***** Texto de origem

O museu é uma criação. A ideia de coletar coisas e organizá-las em uma lógica pode nos fazer crer que todas as suas peças naturalmente foram levadas para a instituição por seu valor artístico, histórico ou científico. No entanto, não é bem assim. Os artefatos passaram por um processo de seleção e aquisição pela instituição que os organiza depois em coleções temáticas, como, por exemplo, uma “coleção africana”. Mas você já se perguntou como ela se formou?
Na primeira cena do filme Pantera Negra, um acontecimento responde bem essa pergunta. Killmonger, personagem interpretado por Michael B. Jordan, admira artefatos africanos em um museu e, em seguida, pergunta a uma especialista britânica sobre a origem daquelas peças e diz que vai levar uma delas. A mulher imediatamente responde: “Você não pode roubar isso”, e apenas ouve: “Mas vocês não roubaram isso? Só estou pegando de volta”.

**********
***** Registros de dados

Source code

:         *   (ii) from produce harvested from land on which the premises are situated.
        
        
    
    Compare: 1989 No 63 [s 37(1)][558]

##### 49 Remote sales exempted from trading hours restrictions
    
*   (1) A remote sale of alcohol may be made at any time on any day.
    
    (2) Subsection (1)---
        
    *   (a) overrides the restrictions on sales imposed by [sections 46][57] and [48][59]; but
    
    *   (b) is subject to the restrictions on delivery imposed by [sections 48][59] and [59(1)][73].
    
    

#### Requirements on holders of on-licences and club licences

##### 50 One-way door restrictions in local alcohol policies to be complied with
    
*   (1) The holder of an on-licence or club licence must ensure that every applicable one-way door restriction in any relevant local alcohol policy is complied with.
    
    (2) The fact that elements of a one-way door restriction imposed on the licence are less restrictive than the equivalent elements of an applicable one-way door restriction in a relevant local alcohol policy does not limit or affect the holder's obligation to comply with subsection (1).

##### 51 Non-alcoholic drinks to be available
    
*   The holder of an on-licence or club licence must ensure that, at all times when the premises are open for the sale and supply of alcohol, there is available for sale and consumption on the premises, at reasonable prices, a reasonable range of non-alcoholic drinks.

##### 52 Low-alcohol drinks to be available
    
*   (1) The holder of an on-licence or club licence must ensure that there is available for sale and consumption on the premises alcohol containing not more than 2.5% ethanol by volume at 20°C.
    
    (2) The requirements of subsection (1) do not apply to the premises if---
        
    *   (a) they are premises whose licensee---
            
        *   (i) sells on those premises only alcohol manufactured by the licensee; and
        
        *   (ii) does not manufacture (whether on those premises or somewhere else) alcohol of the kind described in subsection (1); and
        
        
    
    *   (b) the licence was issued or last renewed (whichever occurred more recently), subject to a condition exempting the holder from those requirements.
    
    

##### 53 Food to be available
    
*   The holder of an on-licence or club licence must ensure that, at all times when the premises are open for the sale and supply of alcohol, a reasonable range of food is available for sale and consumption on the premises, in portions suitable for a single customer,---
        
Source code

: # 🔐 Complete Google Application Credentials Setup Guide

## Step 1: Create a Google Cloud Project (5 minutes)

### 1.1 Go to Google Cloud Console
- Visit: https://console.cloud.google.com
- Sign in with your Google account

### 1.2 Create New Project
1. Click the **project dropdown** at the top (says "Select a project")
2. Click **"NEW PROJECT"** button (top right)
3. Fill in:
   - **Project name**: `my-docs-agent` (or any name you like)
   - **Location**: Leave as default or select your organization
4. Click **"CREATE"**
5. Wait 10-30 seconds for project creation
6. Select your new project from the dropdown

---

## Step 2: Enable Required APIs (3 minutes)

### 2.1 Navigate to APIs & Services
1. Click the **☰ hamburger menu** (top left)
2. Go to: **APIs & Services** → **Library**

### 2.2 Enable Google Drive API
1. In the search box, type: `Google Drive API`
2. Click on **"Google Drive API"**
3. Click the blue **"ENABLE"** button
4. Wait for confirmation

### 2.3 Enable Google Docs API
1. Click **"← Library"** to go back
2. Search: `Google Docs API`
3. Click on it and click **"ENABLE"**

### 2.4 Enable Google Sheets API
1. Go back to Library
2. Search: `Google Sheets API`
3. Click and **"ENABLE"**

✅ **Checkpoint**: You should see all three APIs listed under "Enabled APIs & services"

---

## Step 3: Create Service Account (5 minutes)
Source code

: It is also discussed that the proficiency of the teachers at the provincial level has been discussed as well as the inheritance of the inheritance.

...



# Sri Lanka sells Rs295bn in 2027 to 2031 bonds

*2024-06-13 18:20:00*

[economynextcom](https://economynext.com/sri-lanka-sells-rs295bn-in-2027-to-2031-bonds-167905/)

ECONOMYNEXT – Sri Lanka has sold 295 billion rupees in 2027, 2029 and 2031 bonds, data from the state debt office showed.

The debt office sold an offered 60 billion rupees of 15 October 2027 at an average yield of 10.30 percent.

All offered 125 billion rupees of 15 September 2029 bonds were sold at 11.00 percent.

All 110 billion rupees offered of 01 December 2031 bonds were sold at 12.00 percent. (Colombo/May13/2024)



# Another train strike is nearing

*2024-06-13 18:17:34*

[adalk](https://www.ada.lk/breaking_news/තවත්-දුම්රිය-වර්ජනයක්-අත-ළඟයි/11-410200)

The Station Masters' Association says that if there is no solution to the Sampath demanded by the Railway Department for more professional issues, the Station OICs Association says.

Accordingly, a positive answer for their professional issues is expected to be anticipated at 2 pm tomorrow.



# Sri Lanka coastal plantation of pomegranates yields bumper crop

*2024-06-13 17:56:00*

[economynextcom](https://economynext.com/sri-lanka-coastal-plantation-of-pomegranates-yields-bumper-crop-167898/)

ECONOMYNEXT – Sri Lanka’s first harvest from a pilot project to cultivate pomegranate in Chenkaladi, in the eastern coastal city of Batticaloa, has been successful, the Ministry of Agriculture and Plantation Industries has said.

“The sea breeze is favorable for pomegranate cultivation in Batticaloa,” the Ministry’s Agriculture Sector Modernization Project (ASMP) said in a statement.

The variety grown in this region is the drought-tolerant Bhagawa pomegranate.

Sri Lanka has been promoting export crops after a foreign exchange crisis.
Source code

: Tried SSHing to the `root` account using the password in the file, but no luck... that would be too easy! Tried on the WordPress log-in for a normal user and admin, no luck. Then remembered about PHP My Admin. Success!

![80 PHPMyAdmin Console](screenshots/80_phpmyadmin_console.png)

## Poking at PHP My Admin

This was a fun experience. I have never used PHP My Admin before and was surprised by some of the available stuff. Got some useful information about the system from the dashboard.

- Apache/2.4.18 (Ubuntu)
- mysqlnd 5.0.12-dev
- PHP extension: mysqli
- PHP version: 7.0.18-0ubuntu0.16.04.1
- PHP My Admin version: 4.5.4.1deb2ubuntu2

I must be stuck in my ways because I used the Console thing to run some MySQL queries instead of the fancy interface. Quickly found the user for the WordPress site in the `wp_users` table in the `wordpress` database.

**********

● **Questões para estudo**:
• 1. No texto sobre museus, qual ator interpreta o personagem Killmonger?
• 2. Retome o texto sobre museus a partir do ponto em que ele para.
Os registros não têm nenhuma relação com o texto.

● **Respostas do exercício**:
• 1. Michael B. Jordan.

• 2.
Uma parte considerável das “Coleções africanas” de museus, como o Museu Nacional, no Rio de Janeiro, o Museu Britânico de Londres, o Museu do Louvre, em Paris, iniciaram a construção dessas coleções no mesmo momento que a escravidão chegava ao fim na América e os países europeus expandiam a colonialização na África, na segunda metade do século XIX. Teorias raciais foram desenvolvidas nesse contexto a fim de confirmar com verniz científico a superioridade branca e dar base para a exploração colonial. Os estudos e ações delas resultantes coletaram diferentes objetos da cultura negra que passaram a integrar os museus. O racismo inscrito nessa prática ressignificou peças, produziu imagens fotográficas e estruturou uma reflexão racista para legitimar o violento processo colonialista posto em prática.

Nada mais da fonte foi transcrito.